The Cathector (To focus one's emotional energies on something)

The Cathector is the student and yes, the aesthete. For it is here for the first time in this article that one views that which we have always associated with art, the aesthetic collector. This is the division that looks at the piece itself, meritorious or not. Strange that only one-third of that which motivates us to collect is about the art itself, but there it is. The student is the intellectual, the composed tsuba collector. He/she collects pieces for critical analyses with the eye of a hawk, examining under magnification every ridge and every surface, looking for that telltale similarity or difference that informs of authenticity or artist trends or whatever the student is studying.

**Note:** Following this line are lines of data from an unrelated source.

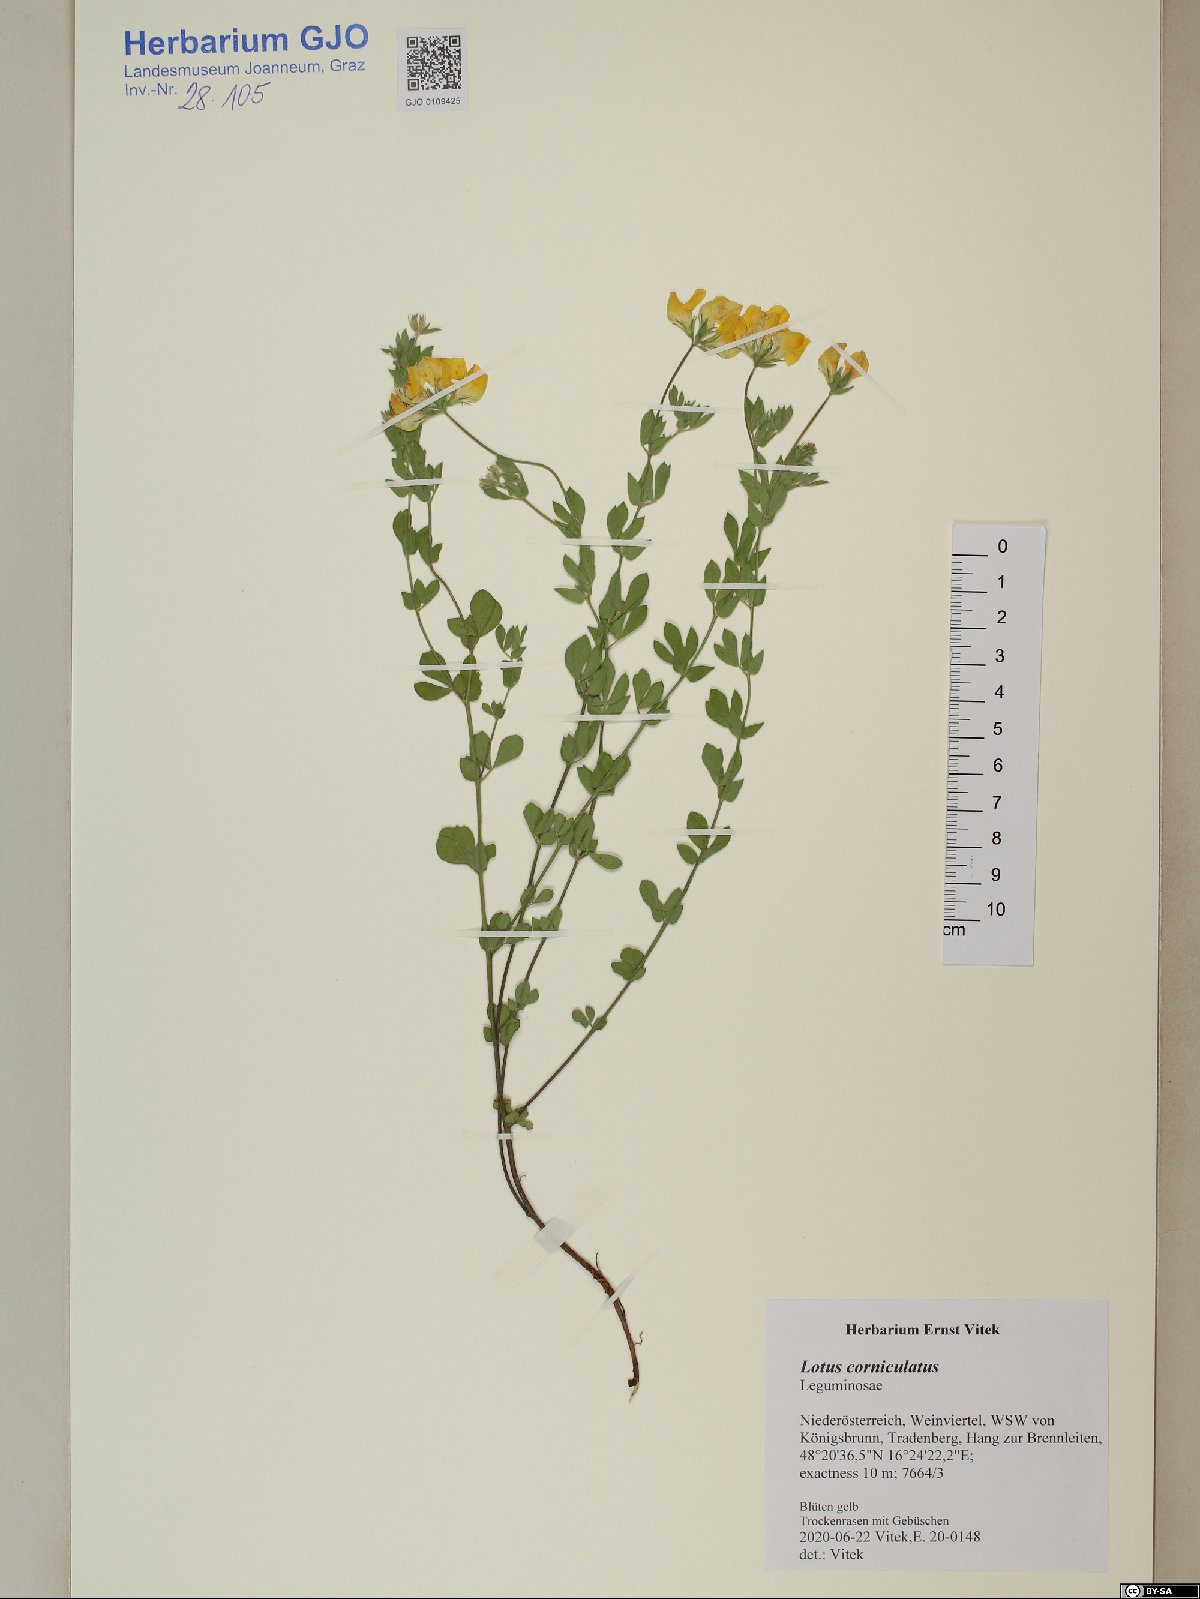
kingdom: Plantae
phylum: Tracheophyta
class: Magnoliopsida
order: Fabales
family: Fabaceae
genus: Lotus
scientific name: Lotus corniculatus
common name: Common bird's-foot-trefoil
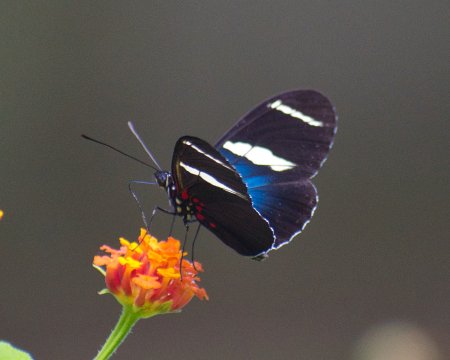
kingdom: Animalia
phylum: Arthropoda
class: Insecta
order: Lepidoptera
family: Nymphalidae
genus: Heliconius
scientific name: Heliconius sara
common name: Sara Longwing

The Cathector is representative of what each of us thinks or wishes our collecting is all about: the absolute magnetism that draws us to a piece and will not let it go until we have purchased it. The Cathector pores over and fondles every inch, trying to feel what the carver felt when he was carving it. The Cathector has a place in his or her heart for each special piece as though it were animate - a family member - rather than an artist's creation. The Cathector will have a diverse collection, one that suffers neither from the Acquirer's "must haves" nor from concern about the relative amount of money that is the 'sine qua non' of the Investor. Theoretically anyway, the Cathector will never sell a piece. Each piece is a collection unto itself. There is, however, a dreamy, other-worldly aspect of escapism and solitude. There is the Cathector in each of us. Some less than others.


None of us is a "pure" anything; we are each collector hybrids, a combination of types. Nonetheless, by looking at these categories and at the personality type each engenders, perhaps the next time you are intrigued by a tsuba, you will ask yourself, "Why do I want to buy this piece? Is it me as Investor, Acquirer, or Cathector?" If you are even slightly more analytical about your collecting rationale, you will make sounder decisions that will cause you to spend your money in ways that will make collecting more satisfactory.